Coursera-Machine-Learning
Coursera-Machine-Learning copied to clipboard
Matrix sum in Neural network's cost function
Hi Jordi,
First of all, thanks so much for the notebooks. They really help me to follow through the course.
I have one question in your notebook 4, nnCostFunction -- where J = ... np.sum((np.log(a3.T)*(y_matrix)+np.log(1-a3).T*(1-y_matrix)))
.
I think this does matrix multiplication --> giving 10*10 matrix (or n_label * n_label). This gives a matrix, let's name this cost-matrix, Jc. This Jc matrix contains not only how a set of predicted values for one label differs from it's corresponding target (diagonal elements), but also how it is differs from targets of other labels (off-diagonal elements). For example, the multiplication would multiply a column of predicted values np.log(a3.T) of one label (e.g. k) with all columns of targets.
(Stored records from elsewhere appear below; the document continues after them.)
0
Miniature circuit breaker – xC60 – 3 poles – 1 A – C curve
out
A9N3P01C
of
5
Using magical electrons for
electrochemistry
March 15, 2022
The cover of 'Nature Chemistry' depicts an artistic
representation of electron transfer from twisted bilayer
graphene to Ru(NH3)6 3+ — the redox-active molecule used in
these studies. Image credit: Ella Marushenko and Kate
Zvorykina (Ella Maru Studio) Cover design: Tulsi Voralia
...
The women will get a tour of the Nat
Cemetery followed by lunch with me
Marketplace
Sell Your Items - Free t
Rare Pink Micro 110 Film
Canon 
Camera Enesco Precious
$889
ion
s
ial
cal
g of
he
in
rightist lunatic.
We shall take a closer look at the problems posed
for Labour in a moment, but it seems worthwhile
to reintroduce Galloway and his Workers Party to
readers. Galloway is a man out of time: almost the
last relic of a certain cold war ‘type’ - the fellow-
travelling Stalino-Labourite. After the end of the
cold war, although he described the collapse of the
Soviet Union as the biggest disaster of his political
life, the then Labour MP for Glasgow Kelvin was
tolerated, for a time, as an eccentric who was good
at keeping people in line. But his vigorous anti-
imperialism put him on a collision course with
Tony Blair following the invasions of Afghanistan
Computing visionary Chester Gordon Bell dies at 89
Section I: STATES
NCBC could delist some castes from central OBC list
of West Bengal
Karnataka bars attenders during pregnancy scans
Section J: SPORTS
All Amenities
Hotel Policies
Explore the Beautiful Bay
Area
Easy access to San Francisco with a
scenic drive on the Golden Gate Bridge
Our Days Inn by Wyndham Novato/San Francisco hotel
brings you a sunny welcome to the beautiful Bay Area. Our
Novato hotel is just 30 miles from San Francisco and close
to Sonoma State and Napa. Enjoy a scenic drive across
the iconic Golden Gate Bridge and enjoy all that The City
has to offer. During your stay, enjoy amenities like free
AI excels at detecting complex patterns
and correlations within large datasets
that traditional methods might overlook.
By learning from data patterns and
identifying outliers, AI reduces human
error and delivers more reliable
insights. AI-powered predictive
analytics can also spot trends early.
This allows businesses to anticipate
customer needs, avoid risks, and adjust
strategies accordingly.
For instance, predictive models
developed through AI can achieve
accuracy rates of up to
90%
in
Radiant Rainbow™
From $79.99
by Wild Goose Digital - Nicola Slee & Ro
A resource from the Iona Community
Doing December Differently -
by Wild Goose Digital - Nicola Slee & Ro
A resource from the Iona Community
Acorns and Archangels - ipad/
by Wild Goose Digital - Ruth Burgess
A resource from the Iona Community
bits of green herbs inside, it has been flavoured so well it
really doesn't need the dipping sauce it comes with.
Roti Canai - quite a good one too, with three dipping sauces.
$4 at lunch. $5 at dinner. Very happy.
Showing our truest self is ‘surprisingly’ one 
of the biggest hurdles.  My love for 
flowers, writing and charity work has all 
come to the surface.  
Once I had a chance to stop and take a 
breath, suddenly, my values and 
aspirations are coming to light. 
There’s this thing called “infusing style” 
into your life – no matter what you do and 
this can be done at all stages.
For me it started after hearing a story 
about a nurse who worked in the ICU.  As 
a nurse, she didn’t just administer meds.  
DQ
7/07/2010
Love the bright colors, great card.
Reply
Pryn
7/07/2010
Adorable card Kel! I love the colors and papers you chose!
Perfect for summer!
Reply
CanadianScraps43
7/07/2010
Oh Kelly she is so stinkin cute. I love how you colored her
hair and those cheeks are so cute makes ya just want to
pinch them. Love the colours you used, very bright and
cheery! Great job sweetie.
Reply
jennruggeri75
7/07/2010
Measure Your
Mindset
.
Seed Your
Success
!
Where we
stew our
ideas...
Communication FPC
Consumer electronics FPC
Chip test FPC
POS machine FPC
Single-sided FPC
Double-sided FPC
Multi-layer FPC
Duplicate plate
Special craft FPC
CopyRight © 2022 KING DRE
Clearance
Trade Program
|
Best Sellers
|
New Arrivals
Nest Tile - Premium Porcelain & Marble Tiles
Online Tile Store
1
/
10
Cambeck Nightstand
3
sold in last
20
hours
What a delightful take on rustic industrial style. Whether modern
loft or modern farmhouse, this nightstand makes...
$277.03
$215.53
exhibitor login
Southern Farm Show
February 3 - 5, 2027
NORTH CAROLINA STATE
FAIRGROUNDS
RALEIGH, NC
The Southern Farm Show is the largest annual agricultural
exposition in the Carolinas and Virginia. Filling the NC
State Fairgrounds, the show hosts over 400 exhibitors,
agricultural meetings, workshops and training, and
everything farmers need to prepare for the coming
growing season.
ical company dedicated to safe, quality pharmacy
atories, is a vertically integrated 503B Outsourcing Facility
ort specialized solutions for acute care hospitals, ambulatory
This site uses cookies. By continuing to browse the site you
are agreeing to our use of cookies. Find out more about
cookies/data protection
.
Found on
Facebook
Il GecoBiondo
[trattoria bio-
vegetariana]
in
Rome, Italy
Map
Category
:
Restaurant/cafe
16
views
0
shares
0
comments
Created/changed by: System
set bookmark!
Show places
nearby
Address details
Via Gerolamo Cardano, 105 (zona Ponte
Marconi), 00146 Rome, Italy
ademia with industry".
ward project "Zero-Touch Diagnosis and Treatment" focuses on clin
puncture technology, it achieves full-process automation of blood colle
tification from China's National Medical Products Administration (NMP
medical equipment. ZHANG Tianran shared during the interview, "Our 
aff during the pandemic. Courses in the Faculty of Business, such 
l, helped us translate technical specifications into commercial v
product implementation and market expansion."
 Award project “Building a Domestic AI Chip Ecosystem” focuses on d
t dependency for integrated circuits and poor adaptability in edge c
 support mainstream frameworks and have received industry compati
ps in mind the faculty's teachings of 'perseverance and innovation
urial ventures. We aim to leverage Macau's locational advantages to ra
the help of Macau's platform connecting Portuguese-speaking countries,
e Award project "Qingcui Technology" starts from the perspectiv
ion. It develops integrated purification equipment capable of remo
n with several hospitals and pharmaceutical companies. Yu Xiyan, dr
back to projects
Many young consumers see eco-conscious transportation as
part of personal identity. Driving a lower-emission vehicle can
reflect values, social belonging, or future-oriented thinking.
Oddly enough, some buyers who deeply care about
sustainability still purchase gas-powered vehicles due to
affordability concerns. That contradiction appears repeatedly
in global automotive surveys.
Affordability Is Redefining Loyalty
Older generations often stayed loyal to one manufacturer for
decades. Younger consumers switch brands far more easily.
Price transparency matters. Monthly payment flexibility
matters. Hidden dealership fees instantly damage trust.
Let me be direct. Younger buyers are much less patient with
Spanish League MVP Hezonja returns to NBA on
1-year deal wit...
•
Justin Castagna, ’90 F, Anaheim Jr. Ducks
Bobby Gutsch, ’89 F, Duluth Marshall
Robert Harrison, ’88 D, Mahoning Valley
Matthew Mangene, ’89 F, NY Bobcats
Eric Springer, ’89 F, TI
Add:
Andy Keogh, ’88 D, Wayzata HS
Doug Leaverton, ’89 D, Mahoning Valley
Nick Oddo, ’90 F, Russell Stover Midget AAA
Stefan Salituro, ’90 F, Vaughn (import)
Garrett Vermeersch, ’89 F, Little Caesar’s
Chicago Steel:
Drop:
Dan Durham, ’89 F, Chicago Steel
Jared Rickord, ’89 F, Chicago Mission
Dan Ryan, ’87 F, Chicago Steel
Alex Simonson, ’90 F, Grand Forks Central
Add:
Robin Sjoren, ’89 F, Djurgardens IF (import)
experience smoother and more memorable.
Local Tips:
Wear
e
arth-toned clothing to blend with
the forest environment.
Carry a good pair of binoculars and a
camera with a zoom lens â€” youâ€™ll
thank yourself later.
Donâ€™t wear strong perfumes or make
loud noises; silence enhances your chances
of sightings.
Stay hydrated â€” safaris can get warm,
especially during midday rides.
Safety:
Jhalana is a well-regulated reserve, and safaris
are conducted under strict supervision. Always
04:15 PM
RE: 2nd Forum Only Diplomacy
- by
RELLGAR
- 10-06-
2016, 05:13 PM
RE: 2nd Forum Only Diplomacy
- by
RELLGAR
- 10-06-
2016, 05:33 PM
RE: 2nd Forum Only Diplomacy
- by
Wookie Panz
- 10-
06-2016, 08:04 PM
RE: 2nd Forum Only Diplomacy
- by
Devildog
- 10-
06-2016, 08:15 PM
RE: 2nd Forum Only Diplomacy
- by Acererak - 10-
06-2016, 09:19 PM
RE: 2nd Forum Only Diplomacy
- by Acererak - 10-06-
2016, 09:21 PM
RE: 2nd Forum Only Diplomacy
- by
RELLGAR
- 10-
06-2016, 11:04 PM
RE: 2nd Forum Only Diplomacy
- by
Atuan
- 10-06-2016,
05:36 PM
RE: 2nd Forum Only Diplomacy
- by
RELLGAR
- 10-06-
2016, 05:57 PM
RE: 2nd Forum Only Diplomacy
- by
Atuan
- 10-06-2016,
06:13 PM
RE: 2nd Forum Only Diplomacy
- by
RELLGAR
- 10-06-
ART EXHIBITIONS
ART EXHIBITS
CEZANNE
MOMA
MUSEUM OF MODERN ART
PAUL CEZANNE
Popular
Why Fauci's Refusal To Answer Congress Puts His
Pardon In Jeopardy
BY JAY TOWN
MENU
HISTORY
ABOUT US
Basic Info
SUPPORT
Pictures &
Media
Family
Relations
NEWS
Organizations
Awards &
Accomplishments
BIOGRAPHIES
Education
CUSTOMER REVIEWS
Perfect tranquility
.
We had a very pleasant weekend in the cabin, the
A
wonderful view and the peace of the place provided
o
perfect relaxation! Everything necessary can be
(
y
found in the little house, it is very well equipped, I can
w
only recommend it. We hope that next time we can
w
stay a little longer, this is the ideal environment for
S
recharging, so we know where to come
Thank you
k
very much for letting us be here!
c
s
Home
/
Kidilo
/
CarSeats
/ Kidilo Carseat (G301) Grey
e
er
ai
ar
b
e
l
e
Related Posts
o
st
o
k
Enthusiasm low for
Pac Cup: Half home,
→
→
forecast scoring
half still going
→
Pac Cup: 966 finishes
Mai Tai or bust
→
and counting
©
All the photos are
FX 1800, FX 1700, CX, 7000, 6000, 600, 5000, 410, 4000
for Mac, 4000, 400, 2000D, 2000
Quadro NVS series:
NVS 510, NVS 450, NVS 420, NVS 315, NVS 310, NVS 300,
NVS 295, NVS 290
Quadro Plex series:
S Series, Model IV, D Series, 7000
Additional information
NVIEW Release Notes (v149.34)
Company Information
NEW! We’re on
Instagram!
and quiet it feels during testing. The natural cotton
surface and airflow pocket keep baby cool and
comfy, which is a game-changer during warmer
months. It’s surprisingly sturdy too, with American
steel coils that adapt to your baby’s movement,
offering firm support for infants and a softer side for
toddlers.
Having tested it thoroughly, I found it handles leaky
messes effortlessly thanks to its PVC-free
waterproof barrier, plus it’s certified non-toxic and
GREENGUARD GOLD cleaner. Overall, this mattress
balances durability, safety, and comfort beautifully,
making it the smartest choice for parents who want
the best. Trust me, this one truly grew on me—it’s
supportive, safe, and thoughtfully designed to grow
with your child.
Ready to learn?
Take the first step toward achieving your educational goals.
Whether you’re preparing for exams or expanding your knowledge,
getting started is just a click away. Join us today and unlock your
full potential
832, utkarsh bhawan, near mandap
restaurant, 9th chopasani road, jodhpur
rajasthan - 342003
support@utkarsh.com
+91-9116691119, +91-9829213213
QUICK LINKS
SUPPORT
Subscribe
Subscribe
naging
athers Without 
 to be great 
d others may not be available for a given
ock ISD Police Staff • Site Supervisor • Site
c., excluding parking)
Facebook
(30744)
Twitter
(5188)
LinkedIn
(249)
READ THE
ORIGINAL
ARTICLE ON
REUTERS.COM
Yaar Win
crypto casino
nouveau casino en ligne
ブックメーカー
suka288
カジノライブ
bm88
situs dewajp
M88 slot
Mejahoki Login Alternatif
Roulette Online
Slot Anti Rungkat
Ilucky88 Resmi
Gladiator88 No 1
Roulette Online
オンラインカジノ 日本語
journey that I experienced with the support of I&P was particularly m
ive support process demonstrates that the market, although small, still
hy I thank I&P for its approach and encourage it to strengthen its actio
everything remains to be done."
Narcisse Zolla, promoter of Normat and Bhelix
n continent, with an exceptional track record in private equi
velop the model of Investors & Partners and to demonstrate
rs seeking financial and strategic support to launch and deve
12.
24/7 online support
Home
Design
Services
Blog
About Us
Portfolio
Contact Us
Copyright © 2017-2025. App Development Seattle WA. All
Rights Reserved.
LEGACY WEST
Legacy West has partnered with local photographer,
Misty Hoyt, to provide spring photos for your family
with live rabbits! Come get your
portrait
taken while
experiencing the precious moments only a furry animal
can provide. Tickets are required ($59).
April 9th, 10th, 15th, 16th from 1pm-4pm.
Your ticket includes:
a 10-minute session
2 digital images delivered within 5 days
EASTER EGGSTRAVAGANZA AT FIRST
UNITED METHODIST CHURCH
Then the code sums all elements of this matrix. This seems to over-calculate J. Instead of summing all the elements, I think only the diagonal elements are needed.
Please use this picture to accommodate my description, which might be confusing.
Please let me know if I misunderstood the code.
Best regards and thanks again, -Tua
Hi Tua,
The code you refer to above is the implementation of the Regularized Cost Function shown just above the code in the notebook and in section 1.4 of the Coursera exercise document. It will return a single, scalar value (not a matrix) assigned to variable J.
I am not sure I understand what you mean with 'over-calculating' cost J.
Hi Jordi,
I understand that the code is the implementation of the Regularized Cost Function shown above it.
What I meant is, I think the np.sum
in J = -1*(1/m)*np.sum((np.log(a3.T)*(y_matrix)+np.log(1-a3).T*(1-y_matrix)))
should be replaced with summing only the diagonal elements of ((np.log(a3.T)*(y_matrix)+np.log(1-a3).T*(1-y_matrix))
. Because np.sum
would sum all the elements of the e.g. the output matrix in the image below. And it will not be the same as the Regularized Cost Function the code refers to.
For simplicity, I only wrote the output of (np.log(a3.T)*(y_matrix)
but the same argument apply for np.log(1-a3).T*(1-y_matrix)
.
Please let me know your thoughts.
Best regards, -Tua